Personal Intercultural Development Plan

The comparison between the Argentine and Chinese cultures, using Hofstede’s cultural dimensions and the other models, has revealed many differences between the two cultures. The writer’s personal development plan will involve language improvement, cross-cultural training, and development of interpersonal skills to make him more adaptable, flexible, and culturally sensitive. The writer plans to enhance his language skills in three languages: Mandarin, English, and Spanish. Proficiency in these languages will allow him to communicate effectively with clients from many parts of the world. The writer will undertake formal training in the three languages and interact with students from these cultures to understand their communication styles and subtle meanings attached to verbal and nonverbal communication.

To improve his cultural competency, the writer intends to travel to countries whose citizens are native speakers of the three languages to experience their culture and values.
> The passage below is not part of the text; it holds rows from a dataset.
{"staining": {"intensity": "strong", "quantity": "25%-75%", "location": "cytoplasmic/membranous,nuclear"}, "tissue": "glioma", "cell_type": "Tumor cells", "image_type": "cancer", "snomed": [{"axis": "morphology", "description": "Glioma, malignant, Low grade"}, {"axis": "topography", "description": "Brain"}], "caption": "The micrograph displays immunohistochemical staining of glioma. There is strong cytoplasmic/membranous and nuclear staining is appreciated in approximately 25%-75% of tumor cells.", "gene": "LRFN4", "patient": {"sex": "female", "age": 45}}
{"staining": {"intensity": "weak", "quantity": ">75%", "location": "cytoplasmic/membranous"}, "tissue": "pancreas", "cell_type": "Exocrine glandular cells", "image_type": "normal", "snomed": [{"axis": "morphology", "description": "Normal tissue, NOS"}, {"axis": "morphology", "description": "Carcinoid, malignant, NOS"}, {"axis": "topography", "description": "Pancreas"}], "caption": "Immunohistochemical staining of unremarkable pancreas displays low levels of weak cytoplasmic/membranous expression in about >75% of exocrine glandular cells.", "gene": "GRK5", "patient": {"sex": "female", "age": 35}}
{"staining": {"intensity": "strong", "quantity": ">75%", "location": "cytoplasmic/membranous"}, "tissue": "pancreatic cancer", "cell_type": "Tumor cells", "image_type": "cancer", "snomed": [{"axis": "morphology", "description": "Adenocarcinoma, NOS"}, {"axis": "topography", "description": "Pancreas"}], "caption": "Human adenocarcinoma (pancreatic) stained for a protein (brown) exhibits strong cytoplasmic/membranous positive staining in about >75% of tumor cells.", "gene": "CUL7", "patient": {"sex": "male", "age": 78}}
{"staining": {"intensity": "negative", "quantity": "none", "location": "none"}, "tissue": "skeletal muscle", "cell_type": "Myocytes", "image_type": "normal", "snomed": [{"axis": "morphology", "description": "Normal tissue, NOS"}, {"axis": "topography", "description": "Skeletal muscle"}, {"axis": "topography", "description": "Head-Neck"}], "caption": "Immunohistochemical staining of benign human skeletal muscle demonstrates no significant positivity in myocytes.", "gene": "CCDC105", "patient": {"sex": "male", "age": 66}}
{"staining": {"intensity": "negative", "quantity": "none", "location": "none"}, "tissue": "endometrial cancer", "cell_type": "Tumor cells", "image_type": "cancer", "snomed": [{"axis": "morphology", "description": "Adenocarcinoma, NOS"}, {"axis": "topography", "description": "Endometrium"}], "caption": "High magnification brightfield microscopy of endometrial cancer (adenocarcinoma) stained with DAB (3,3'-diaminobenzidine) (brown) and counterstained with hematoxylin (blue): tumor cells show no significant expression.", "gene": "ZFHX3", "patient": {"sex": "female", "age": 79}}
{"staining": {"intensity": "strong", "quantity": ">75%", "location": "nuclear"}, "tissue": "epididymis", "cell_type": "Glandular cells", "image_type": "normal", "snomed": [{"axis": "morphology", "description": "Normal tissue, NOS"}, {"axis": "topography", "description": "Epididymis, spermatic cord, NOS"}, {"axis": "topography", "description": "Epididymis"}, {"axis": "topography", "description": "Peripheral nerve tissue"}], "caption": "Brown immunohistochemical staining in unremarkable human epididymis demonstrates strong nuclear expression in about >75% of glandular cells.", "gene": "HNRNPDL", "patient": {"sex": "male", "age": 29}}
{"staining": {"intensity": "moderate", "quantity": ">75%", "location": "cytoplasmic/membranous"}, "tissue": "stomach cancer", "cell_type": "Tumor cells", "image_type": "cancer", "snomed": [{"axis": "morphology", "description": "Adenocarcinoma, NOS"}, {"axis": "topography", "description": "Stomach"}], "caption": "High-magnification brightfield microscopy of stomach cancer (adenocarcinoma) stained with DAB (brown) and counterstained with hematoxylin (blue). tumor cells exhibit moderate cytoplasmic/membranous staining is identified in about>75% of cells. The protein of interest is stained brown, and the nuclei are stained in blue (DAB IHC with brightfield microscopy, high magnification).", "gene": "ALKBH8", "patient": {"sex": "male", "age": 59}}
This will help him refine his interpersonal skills and become more flexible, tolerant, and culturally sensitive. The experience will also help the writer to understand international business etiquette as it relates to the hospitality industry.

Besides cultural competency, the writer believes that mobility is essential in the hospitality industry. He plans to visit various destinations globally to grow his experience in international travels. Through regular travels, the writer will learn the behaviours, attitudes, and traditions of various cultures, sample different cuisines, and understand the value attached to relationships, work, and interpersonal interactions. Understanding the meaning of symbols will be another advantage of mobility. The writer believes that cultural competence can only be achieved through a personal experience of different cultures. Thus, by travelling to many destinations, the writer will improve his intercultural communication skills and cultural competency.